▸ **TASK INSTRUCTIONS**
Return every record below exactly as written.

▸ **Saved data entries**
^^^^^^^^^^^^^^^^

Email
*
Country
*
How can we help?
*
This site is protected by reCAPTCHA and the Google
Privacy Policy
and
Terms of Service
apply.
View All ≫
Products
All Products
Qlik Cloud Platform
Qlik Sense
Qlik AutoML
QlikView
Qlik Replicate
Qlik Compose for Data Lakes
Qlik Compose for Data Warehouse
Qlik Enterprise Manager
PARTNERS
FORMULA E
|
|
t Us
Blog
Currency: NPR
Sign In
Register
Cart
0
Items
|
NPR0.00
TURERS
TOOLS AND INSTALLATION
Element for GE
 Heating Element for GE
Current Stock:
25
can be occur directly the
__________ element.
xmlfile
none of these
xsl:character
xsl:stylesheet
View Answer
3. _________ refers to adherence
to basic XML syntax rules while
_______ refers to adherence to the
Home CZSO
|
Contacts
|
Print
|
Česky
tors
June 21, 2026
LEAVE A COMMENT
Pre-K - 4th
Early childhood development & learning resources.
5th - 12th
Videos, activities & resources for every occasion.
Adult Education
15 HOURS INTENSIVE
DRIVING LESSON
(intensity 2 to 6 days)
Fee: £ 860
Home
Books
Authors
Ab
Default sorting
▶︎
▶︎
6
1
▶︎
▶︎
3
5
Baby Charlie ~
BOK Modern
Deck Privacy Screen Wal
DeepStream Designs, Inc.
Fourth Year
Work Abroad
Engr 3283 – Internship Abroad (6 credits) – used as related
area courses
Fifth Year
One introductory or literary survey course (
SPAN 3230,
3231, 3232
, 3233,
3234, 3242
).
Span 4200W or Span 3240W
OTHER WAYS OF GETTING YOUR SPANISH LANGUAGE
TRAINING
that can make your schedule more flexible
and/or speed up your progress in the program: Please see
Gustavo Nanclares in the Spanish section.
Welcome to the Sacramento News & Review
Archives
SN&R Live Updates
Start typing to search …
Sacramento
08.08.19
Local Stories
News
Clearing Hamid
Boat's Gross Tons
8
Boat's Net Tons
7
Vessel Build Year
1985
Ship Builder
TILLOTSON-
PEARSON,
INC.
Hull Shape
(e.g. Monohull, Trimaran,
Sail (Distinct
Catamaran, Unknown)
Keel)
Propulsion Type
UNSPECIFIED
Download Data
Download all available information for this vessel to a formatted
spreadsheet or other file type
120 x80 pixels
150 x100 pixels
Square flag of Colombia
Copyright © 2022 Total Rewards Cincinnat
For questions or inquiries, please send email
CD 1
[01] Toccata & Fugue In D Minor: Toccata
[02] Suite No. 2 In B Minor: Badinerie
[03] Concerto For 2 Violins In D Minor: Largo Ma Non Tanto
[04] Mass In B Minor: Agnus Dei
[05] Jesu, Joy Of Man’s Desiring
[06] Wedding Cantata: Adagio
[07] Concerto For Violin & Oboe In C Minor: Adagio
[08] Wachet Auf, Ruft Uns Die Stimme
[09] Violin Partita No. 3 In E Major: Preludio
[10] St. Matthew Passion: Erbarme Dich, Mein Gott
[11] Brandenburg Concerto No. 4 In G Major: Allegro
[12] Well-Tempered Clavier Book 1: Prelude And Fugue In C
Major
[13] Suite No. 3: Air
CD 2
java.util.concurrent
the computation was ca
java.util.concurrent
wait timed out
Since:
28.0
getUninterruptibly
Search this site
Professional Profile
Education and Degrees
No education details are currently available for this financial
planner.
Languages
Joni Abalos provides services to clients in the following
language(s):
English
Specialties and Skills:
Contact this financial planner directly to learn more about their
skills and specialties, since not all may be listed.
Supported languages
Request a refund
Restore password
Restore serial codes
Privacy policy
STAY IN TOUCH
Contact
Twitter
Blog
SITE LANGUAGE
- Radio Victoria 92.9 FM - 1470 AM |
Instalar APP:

^^^^^^^^^^^^^^^^

▸ **RESPONSE**
Email
*
Country
*
How can we help?
*
This site is protected by reCAPTCHA and the Google
Privacy Policy
and
Terms of Service
apply.
View All ≫
Products
All Products
Qlik Cloud Platform
Qlik Sense
Qlik AutoML
QlikView
Qlik Replicate
Qlik Compose for Data Lakes
Qlik Compose for Data Warehouse
Qlik Enterprise Manager
PARTNERS
FORMULA E
|
|
t Us
Blog
Currency: NPR
Sign In
Register
Cart
0
Items
|
NPR0.00
TURERS
TOOLS AND INSTALLATION
Element for GE
 Heating Element for GE
Current Stock:
25
can be occur directly the
__________ element.
xmlfile
none of these
xsl:character
xsl:stylesheet
View Answer
3. _________ refers to adherence
to basic XML syntax rules while
_______ refers to adherence to the
Home CZSO
|
Contacts
|
Print
|
Česky
tors
June 21, 2026
LEAVE A COMMENT
Pre-K - 4th
Early childhood development & learning resources.
5th - 12th
Videos, activities & resources for every occasion.
Adult Education
15 HOURS INTENSIVE
DRIVING LESSON
(intensity 2 to 6 days)
Fee: £ 860
Home
Books
Authors
Ab
Default sorting
▶︎
▶︎
6
1
▶︎
▶︎
3
5
Baby Charlie ~
BOK Modern
Deck Privacy Screen Wal
DeepStream Designs, Inc.
Fourth Year
Work Abroad
Engr 3283 – Internship Abroad (6 credits) – used as related
area courses
Fifth Year
One introductory or literary survey course (
SPAN 3230,
3231, 3232
, 3233,
3234, 3242
).
Span 4200W or Span 3240W
OTHER WAYS OF GETTING YOUR SPANISH LANGUAGE
TRAINING
that can make your schedule more flexible
and/or speed up your progress in the program: Please see
Gustavo Nanclares in the Spanish section.
Welcome to the Sacramento News & Review
Archives
SN&R Live Updates
Start typing to search …
Sacramento
08.08.19
Local Stories
News
Clearing Hamid
Boat's Gross Tons
8
Boat's Net Tons
7
Vessel Build Year
1985
Ship Builder
TILLOTSON-
PEARSON,
INC.
Hull Shape
(e.g. Monohull, Trimaran,
Sail (Distinct
Catamaran, Unknown)
Keel)
Propulsion Type
UNSPECIFIED
Download Data
Download all available information for this vessel to a formatted
spreadsheet or other file type
120 x80 pixels
150 x100 pixels
Square flag of Colombia
Copyright © 2022 Total Rewards Cincinnat
For questions or inquiries, please send email
CD 1
[01] Toccata & Fugue In D Minor: Toccata
[02] Suite No. 2 In B Minor: Badinerie
[03] Concerto For 2 Violins In D Minor: Largo Ma Non Tanto
[04] Mass In B Minor: Agnus Dei
[05] Jesu, Joy Of Man’s Desiring
[06] Wedding Cantata: Adagio
[07] Concerto For Violin & Oboe In C Minor: Adagio
[08] Wachet Auf, Ruft Uns Die Stimme
[09] Violin Partita No. 3 In E Major: Preludio
[10] St. Matthew Passion: Erbarme Dich, Mein Gott
[11] Brandenburg Concerto No. 4 In G Major: Allegro
[12] Well-Tempered Clavier Book 1: Prelude And Fugue In C
Major
[13] Suite No. 3: Air
CD 2
java.util.concurrent
the computation was ca
java.util.concurrent
wait timed out
Since:
28.0
getUninterruptibly
Search this site
Professional Profile
Education and Degrees
No education details are currently available for this financial
planner.
Languages
Joni Abalos provides services to clients in the following
language(s):
English
Specialties and Skills:
Contact this financial planner directly to learn more about their
skills and specialties, since not all may be listed.
Supported languages
Request a refund
Restore password
Restore serial codes
Privacy policy
STAY IN TOUCH
Contact
Twitter
Blog
SITE LANGUAGE
- Radio Victoria 92.9 FM - 1470 AM |
Instalar APP:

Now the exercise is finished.